» **Task instructions**
Show me every line in the listing that has the word "Lane".

» **Listed records**

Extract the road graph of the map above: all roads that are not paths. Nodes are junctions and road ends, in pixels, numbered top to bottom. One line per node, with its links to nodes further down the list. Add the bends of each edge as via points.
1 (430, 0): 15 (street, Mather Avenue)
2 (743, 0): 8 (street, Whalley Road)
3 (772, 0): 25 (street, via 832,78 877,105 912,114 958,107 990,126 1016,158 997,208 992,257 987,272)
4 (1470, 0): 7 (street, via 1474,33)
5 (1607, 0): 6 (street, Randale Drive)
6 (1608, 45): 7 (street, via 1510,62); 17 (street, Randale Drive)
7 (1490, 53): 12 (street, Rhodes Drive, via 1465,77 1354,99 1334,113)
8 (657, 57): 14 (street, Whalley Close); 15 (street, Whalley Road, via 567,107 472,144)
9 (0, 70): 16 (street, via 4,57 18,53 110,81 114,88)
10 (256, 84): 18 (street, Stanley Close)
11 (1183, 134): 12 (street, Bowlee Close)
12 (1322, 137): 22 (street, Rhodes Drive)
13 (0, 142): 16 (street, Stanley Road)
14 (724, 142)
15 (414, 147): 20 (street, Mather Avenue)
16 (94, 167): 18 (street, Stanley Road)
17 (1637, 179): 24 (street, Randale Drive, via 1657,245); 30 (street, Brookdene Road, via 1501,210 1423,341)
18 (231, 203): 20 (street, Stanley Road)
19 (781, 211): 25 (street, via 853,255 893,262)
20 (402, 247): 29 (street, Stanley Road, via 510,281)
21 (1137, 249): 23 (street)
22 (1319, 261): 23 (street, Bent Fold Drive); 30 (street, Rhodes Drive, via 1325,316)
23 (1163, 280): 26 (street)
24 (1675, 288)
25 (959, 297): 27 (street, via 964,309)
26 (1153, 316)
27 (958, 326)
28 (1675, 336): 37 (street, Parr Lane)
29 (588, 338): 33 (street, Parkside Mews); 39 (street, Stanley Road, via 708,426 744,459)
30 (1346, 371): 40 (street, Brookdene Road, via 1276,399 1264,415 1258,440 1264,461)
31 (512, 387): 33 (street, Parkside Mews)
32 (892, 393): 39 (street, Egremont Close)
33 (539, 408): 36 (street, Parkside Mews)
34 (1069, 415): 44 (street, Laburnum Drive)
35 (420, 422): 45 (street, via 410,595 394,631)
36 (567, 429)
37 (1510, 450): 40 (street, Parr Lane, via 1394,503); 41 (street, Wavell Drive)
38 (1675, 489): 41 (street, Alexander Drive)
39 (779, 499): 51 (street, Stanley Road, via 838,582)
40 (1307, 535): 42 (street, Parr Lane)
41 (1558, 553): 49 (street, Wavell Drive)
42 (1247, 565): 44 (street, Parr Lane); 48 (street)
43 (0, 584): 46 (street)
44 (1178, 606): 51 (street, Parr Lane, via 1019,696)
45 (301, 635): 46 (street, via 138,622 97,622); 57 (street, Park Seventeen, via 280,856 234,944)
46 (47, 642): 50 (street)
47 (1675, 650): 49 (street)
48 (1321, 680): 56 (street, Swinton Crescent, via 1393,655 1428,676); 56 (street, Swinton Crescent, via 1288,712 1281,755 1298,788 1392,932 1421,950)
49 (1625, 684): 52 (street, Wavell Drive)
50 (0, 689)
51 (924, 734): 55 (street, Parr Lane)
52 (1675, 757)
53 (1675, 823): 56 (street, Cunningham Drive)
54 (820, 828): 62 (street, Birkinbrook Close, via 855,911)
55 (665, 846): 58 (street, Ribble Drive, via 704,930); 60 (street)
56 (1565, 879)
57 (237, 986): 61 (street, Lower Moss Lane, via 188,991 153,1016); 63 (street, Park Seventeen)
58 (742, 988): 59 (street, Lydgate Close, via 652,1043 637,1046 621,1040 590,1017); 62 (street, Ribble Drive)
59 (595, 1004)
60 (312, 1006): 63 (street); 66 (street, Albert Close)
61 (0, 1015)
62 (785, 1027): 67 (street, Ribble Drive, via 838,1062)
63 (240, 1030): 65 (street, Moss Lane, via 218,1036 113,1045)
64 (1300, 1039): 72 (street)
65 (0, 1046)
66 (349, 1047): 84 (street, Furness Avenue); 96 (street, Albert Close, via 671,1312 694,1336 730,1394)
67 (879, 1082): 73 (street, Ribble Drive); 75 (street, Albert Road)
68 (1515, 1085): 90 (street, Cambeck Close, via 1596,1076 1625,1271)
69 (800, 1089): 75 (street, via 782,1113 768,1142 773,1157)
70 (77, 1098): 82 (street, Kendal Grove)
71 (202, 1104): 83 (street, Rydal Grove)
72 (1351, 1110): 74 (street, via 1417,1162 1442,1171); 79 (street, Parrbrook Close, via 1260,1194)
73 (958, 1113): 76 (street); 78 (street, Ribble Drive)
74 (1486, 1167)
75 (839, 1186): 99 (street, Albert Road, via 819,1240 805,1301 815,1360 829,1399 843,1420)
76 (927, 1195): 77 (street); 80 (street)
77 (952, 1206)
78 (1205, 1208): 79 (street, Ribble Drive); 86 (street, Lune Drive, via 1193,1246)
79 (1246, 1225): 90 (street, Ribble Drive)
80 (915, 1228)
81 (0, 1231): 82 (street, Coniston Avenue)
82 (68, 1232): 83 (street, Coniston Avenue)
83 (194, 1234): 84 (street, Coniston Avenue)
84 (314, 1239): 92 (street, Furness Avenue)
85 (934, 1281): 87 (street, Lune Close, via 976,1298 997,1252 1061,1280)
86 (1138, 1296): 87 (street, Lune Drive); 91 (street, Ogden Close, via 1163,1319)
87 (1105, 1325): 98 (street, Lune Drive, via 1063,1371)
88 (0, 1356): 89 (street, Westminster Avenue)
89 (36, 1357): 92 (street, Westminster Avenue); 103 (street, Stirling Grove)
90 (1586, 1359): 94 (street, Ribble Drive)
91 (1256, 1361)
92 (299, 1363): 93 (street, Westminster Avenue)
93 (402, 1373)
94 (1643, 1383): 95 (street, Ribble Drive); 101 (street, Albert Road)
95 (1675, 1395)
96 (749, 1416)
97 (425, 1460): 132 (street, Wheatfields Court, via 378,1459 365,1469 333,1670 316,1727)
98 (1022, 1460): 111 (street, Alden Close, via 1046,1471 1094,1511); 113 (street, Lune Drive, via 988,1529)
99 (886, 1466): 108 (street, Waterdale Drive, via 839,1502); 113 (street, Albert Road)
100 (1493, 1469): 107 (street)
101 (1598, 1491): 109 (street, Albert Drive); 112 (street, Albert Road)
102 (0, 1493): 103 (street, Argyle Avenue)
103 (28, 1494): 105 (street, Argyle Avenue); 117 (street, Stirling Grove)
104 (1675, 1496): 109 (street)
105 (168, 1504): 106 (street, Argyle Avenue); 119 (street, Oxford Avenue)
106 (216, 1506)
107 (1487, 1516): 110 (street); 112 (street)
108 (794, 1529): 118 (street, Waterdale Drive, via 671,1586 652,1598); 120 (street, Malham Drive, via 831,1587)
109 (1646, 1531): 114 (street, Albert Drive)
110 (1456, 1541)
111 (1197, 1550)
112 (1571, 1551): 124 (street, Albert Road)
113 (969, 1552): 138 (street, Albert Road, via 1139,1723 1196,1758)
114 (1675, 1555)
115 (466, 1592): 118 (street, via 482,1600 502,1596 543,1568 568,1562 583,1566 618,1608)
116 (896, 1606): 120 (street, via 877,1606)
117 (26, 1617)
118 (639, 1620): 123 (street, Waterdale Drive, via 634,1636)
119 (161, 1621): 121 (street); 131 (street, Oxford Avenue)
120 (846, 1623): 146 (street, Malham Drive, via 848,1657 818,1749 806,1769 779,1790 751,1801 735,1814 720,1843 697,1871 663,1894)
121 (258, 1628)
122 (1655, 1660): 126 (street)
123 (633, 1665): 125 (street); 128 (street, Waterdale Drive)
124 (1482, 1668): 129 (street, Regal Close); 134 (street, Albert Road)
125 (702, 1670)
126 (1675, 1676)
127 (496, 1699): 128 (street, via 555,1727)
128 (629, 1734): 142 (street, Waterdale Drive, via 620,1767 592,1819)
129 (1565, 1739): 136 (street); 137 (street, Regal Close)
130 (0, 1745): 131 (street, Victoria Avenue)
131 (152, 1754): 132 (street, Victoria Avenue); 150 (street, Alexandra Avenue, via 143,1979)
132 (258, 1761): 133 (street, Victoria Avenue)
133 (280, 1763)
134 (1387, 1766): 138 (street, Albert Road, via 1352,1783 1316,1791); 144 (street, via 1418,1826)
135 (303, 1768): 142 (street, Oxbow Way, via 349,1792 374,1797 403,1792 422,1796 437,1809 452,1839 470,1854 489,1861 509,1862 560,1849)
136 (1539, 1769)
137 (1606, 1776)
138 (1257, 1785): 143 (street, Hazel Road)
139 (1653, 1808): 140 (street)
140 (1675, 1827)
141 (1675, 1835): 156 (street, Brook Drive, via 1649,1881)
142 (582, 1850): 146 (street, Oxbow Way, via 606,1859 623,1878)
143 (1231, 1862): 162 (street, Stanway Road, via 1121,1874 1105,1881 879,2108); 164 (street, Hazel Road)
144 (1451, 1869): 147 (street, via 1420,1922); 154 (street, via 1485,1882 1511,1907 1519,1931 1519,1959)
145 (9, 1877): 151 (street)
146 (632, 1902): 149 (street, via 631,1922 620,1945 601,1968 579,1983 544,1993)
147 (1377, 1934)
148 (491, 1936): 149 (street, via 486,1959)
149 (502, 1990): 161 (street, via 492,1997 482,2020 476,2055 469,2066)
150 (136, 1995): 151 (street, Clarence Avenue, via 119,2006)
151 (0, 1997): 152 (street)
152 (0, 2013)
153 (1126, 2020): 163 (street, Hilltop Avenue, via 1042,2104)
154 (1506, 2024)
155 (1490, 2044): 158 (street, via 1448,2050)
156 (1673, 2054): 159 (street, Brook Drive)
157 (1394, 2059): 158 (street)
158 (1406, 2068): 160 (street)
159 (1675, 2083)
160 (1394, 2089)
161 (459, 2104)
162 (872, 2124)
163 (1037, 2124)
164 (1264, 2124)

» **Task solution**
28 (1675, 336): 37 (street, Parr Lane)
37 (1510, 450): 40 (street, Parr Lane, via 1394,503); 41 (street, Wavell Drive)
40 (1307, 535): 42 (street, Parr Lane)
42 (1247, 565): 44 (street, Parr Lane); 48 (street)
44 (1178, 606): 51 (street, Parr Lane, via 1019,696)
51 (924, 734): 55 (street, Parr Lane)
57 (237, 986): 61 (street, Lower Moss Lane, via 188,991 153,1016); 63 (street, Park Seventeen)
63 (240, 1030): 65 (street, Moss Lane, via 218,1036 113,1045)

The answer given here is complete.